Stair runners present some downsides, however. For example, they can be difficult to clean when they are extremely dirty.

There is also the possibility of trapping dust, dirt, and allergens. Some people find them complicated to install but that can be handled by a professional.

Carpet Stair Treads

These are pieces of carpet that can be installed individually on each stair to prevent slipping.

They can be installed using carpet tape or on top of a non-skid rug pad to keep them firmly attached.

Carpet stair treads are cheaper and easier to maintain than stair runners. They can be washed individually when dirty.

can you put Hardwood Flooring on Stairs

Carpet stair treads do come with some disadvantages. For example, they don’t offer complete protection to the wood. Furthermore, if incorrectly installed, they can slide and cause falling.

Low pile carpet is the best choice for both stair runners and carpet stair treads.

High pile carpet can cause tripping and can also be difficult to clean.

Installation of both types of stair carpets has to be done correctly to avoid sliding or bunching up.

Anti-Slip Adhesive Stair Treads

Clear anti-slip treads can be used in your home to prevent slippery stairs.

One side contains an adhesive substance that makes them stick on the stair tread while the other side offers traction. 

They are easy to install: All you do is to remove a paper on them and roll them from one side of the stair to the other.

There are, of course, a few disadvantages with adhesive stair treads. During installation, the roller may not completely get rid of the air bubbles, especially when the wood surface is uneven.

Secondly, removing them is a challenge: They may leave a residue behind or peel off paint from the wood.

Anti-slip floor finish

This is a clear, textured coating that can be applied on the stairs to create a non-slip surface.

The finish does not alter the exact look or the beauty of the hardwood floor. It is the best option if you don’t want to hide your wood under a carpet.

There are a few disadvantages of using this method. The finish may wear down after few years, and you will have to refinish again.

Secondly, it doesn’t offer as much traction as carpeting and anti-slip adhesive stair treads.

Standard stair code

There are recommended standards a stair should meet to qualify as safe. The stair should be strong, with enough depth.
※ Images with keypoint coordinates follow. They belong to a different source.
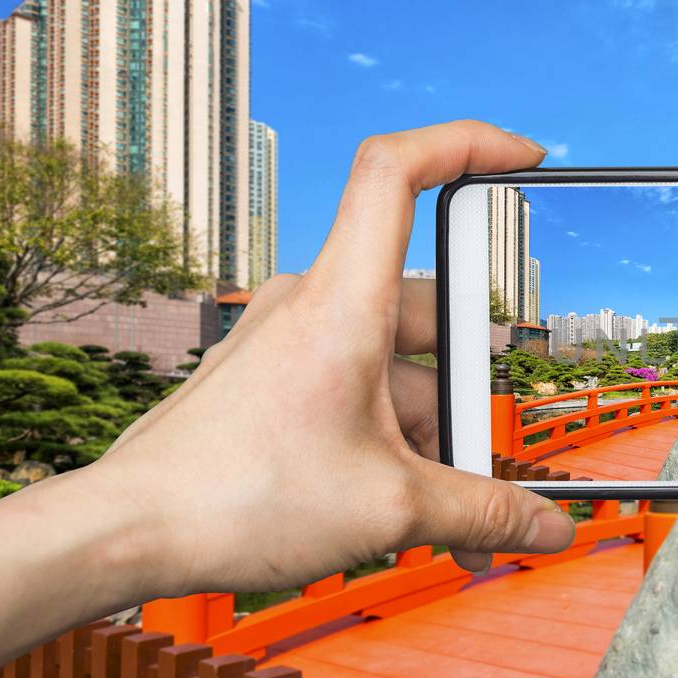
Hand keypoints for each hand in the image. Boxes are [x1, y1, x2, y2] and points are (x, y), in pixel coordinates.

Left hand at [90, 121, 573, 596]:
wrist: (129, 534)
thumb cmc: (235, 499)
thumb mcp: (393, 510)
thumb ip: (485, 512)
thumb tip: (548, 529)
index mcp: (343, 304)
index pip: (399, 173)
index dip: (467, 143)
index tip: (524, 156)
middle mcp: (313, 306)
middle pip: (427, 311)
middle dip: (471, 391)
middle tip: (485, 456)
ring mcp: (290, 342)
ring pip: (396, 366)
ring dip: (434, 435)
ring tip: (450, 516)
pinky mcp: (274, 381)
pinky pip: (358, 391)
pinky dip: (393, 441)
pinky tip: (406, 508)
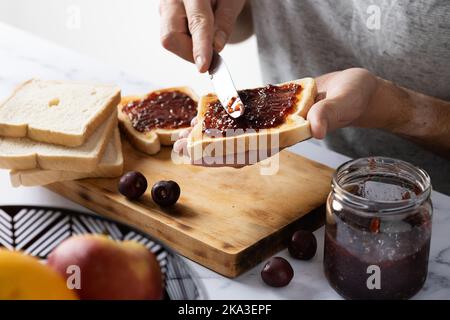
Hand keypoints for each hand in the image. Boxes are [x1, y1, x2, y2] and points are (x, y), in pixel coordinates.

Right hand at [159, 0, 246, 71]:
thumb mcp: (232, 1)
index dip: (201, 47)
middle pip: (171, 36)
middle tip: (210, 54)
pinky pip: (172, 39)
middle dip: (191, 52)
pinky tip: (196, 34)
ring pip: (170, 41)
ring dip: (189, 48)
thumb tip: (216, 47)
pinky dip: (187, 43)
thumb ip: (225, 21)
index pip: (196, 22)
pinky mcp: (164, 16)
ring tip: (204, 37)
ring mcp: (165, 7)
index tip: (204, 66)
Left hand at [173, 68, 379, 166]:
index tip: (199, 158)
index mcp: (287, 136)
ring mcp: (271, 120)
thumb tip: (316, 127)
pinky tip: (209, 109)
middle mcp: (275, 132)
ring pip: (238, 131)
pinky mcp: (272, 106)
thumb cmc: (353, 99)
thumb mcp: (344, 103)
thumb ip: (330, 114)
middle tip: (179, 149)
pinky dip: (226, 112)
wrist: (354, 91)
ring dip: (212, 132)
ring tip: (185, 130)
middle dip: (208, 150)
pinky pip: (246, 112)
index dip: (225, 156)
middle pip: (237, 146)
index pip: (251, 151)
The distance between each stair must also be appropriate and not too far apart. According to the current code, your stairs should meet the following dimensions to be considered safe:

  • Width: The distance between the two walls bounding a stair should be at least 36 inches wide.
  • Riser height: This is the distance between two stair surfaces. The stair riser height should not be more than 7 ¾ inches tall and be almost the same for all stairs.
  • Tread depth: The distance from the front to back of each tread should be at least be 10 inches. However, the greatest tread depth should not exceed the smallest one by 3/8 of an inch.
  • Headroom: The distance should always be greater than 6 feet and 8 inches 
  • Handrails: Every staircase must contain at least one installed handrail. The rails should be at least 34 inches and at most 38 inches from the landing of each stair. Additionally, they should not stick out more than 4.5 inches from the wall.

Maintenance

Promptly fix squeaky hardwood flooring on stairs to make them strong. Clean to remove dirt and mop out any spills that may make the wooden stairs slippery.

Carpeting attracts dust and allergens, so it is important to vacuum them frequently.

The Bottom Line

Installation or remodeling of wooden stairs should be done by a professional contractor.

Depending on your preferences, you will find stair treads in various species such as Hickory, Red Oak, White Oak, African mahogany, American Cherry, Maple, Brazilian Cherry, and more.

Above all, safety is the most important factor to consider. Nobody wants to fall down the stairs, so make sure your stairs provide as much traction as possible.